The United Kingdom is the most closely watched comparison. A national consultation, open until May 26, seeks views on whether there should be a social media minimum age and, if so, what that age should be. The current government has been a vocal proponent of a potential nationwide ban.
The Children's Wellbeing and Schools Bill has been in parliamentary "ping pong," with the House of Lords twice voting to insert an outright under-16 ban and the House of Commons favoring government amendments that would enable regulatory powers without mandating a statutory ban. The consultation extends the policy menu considerably beyond what Australia debated. It asks specifically about overnight curfews, algorithmic restrictions, addictive design features, and daily screen time limits alongside the ban question itself.
Indonesia has moved in a direction structurally closer to Australia's. It is already encountering platform resistance. Its regulation was signed on March 28, with liability placed on platforms rather than children or parents.
But compliance gaps emerged almost immediately: within days of the law taking effect, Jakarta summoned officials from Meta and Google, with the Communications Minister describing them as "non-compliant with the law" and warning that sanctions or a platform block could follow.
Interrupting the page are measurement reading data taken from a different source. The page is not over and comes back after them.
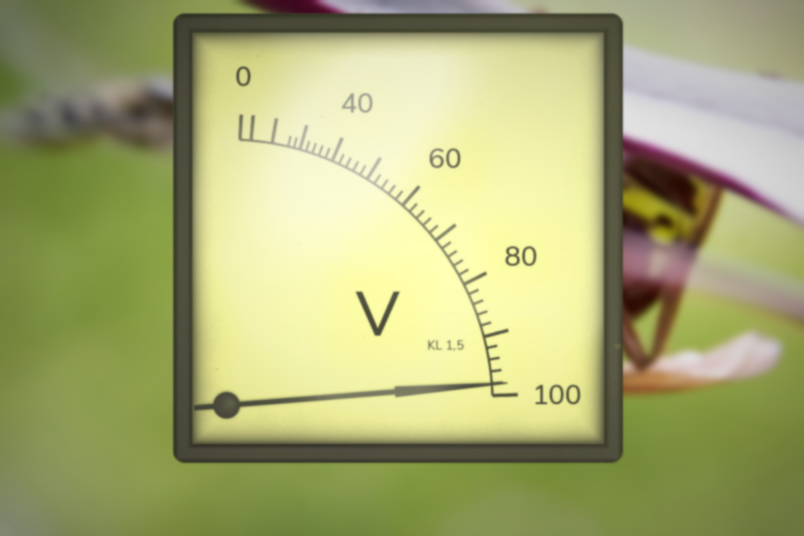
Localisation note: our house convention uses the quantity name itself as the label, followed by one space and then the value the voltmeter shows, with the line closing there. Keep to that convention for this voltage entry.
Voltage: 98 V
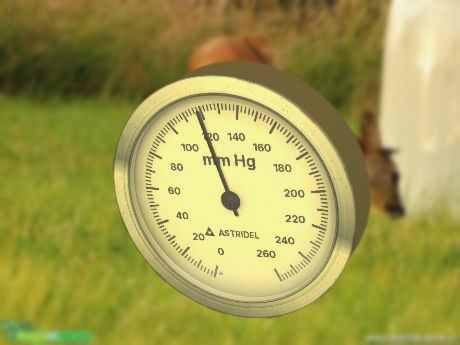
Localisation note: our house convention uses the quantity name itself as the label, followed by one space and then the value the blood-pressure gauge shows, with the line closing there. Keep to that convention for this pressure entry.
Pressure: 120 mmHg
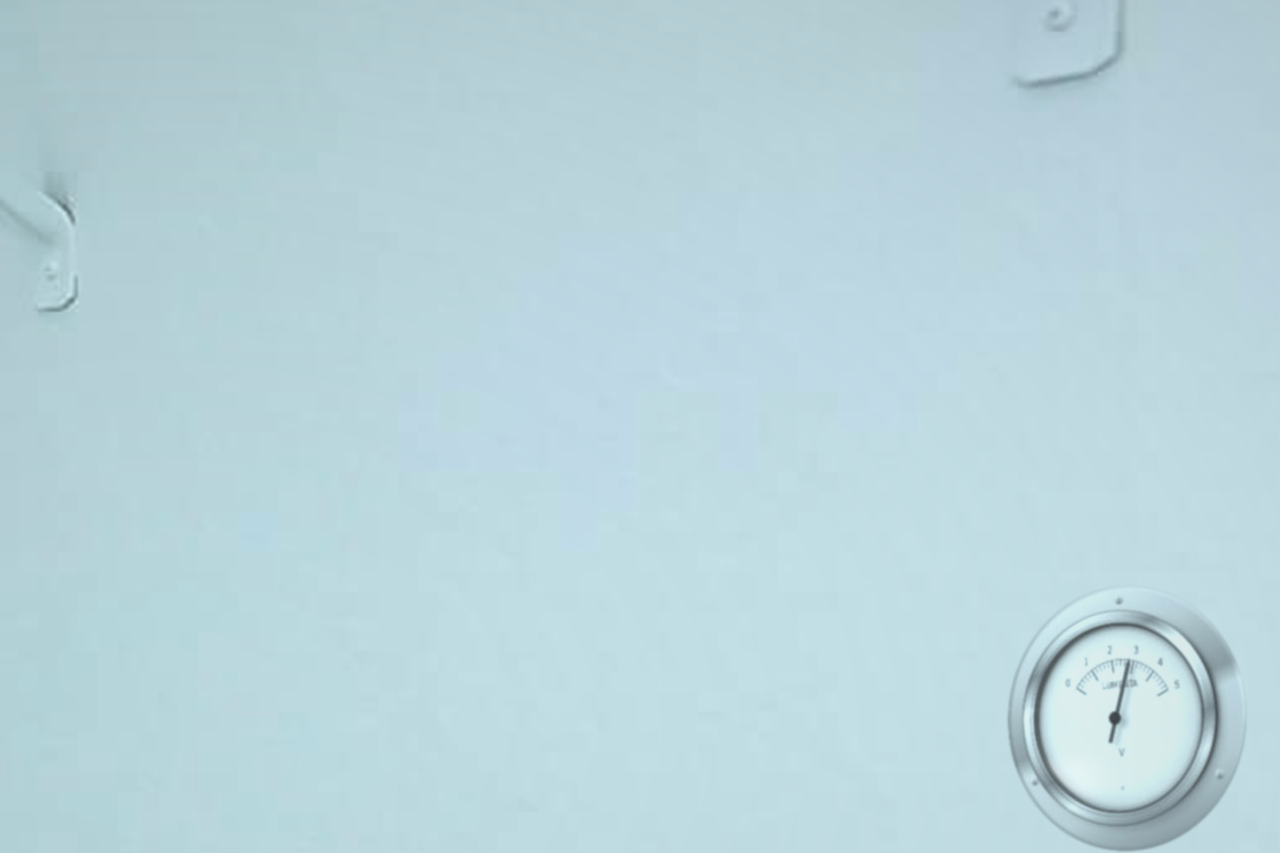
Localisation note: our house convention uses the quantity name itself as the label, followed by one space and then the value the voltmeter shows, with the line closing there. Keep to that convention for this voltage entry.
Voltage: 3 V
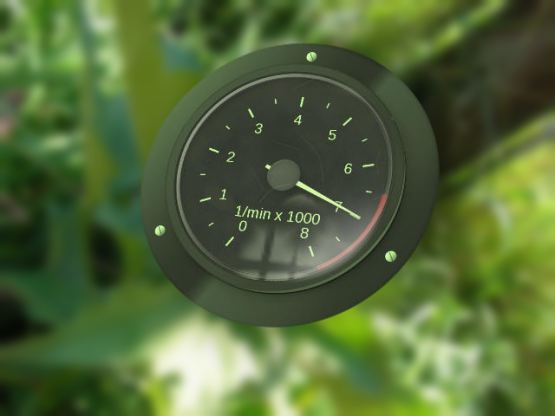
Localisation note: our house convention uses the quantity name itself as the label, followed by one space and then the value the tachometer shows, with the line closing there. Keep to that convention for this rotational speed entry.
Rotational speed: 7000 rpm
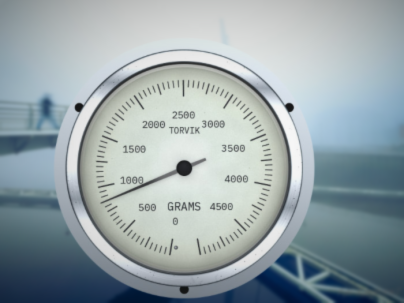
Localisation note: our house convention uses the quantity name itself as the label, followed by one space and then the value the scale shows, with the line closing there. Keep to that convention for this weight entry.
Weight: 850 g
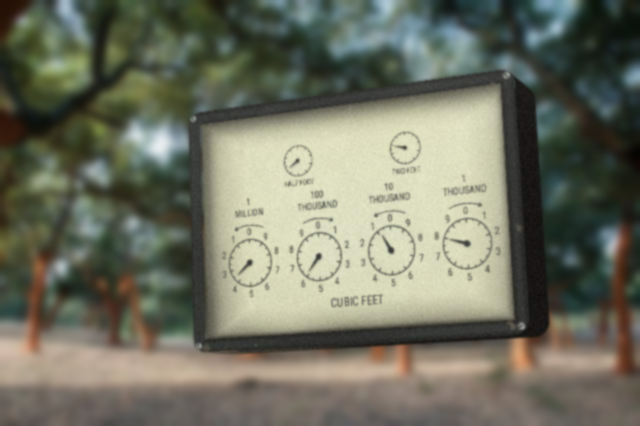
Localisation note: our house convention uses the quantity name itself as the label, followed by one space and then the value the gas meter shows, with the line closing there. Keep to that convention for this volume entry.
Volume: 360800 ft³
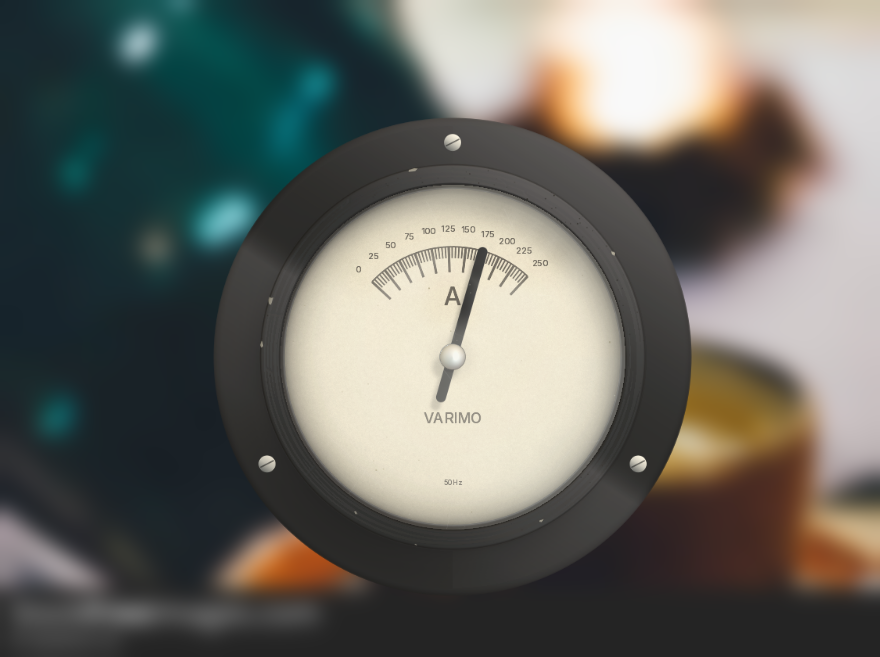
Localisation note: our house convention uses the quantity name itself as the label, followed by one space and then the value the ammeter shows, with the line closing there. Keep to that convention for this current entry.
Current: 175 A
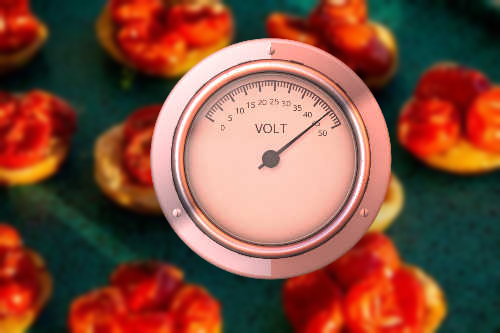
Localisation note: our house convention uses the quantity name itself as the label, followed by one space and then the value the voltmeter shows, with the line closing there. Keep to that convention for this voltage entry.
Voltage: 45 V
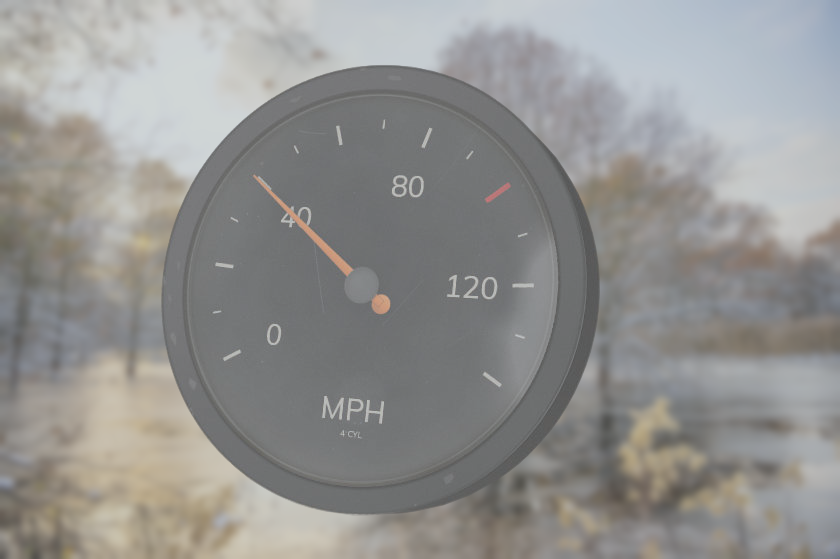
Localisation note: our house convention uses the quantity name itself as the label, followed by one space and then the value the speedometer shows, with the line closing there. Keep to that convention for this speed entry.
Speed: 40 mph
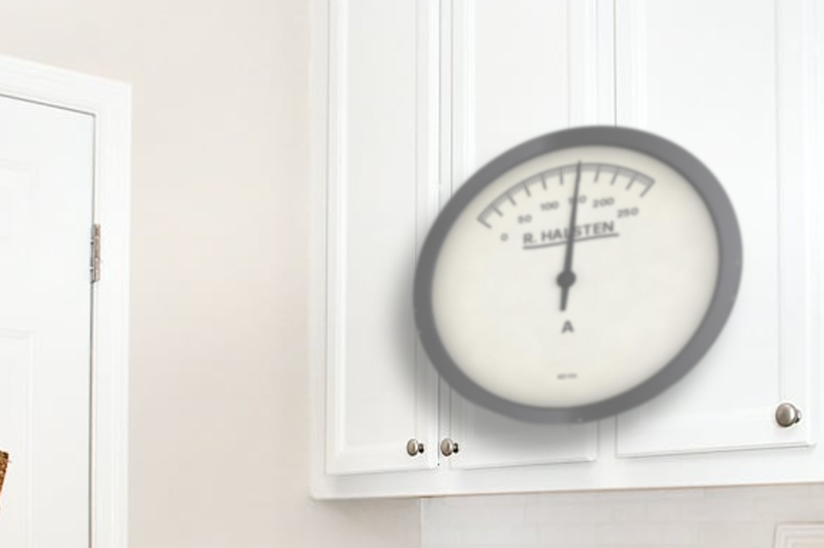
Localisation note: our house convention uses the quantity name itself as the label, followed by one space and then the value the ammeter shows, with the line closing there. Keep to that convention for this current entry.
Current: 150 A
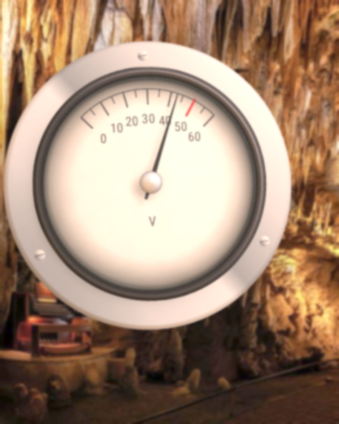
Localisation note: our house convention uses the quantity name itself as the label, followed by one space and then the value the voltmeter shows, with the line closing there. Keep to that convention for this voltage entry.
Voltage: 42.5 V
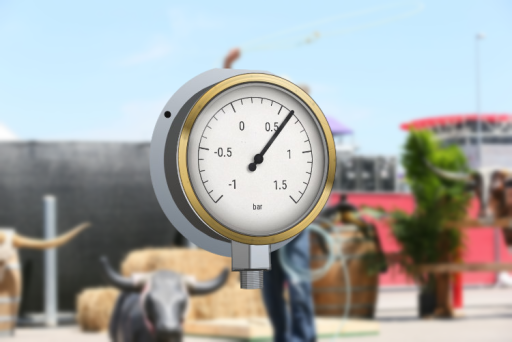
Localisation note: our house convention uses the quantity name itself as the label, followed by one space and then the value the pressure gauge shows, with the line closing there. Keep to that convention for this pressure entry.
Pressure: 0.6 bar
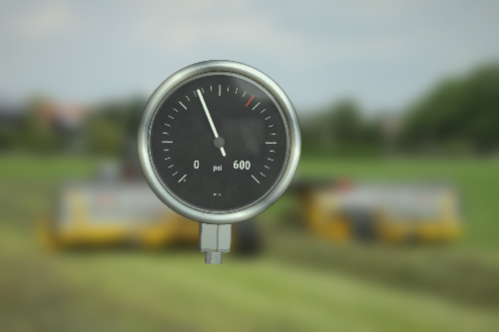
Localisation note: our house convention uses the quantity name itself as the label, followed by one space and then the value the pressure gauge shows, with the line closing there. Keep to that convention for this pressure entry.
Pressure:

The speed of that enforcement response stands in contrast to Australia's more methodical evidence-gathering process, though whether Indonesia's more assertive posture translates into durable compliance remains to be seen.
In Austria, proposals are being developed for a lower age threshold, focusing on children under 14. This approach aligns more closely with existing US frameworks and may reduce some verification challenges associated with older teenagers. The European Commission is similarly considering the consolidation of multiple proposed bans across the 27-country bloc within the Brussels-based institution to secure a one-size-fits-all approach for the entire European Union.
Across all these jurisdictions, several structural patterns hold.
Platform liability is nearly universal. In every case, penalties fall on companies, not on children or parents who circumvent the rules — reflecting both a political calculation and a practical one. Age assurance technologies, particularly facial age estimation, are widely deployed despite documented accuracy constraints near age thresholds, as Australia's compliance report made explicit. And the gap between legislative enactment and functional enforcement is a consistent feature, not an exception.
Such efforts to determine a social media user’s age have drawn heckles from privacy campaigners worldwide. So-called age verification and age assurance technologies, according to campaigners, may undermine people’s anonymity online. They may also lead to potential data leakages of people’s sensitive information if such technologies are not appropriately overseen.
In Malaysia, the government has set a June enforcement target for its under-16 rule but is still finalizing how platforms will verify users' ages using government-issued ID documents. Brazil, where a new child safety law just took effect, but implementation has been delegated to an under-resourced regulator; and India, where state-level restrictions are advancing and national age-verification proposals are under consideration alongside serious civil society concerns about surveillance creep.
Differences remain in regulatory design. Some countries are introducing access restrictions based on age thresholds. Others are examining whether targeted obligations on platform features and systems can address similar concerns. Australia’s early compliance data highlights the operational challenges associated with enforcing age limits at scale.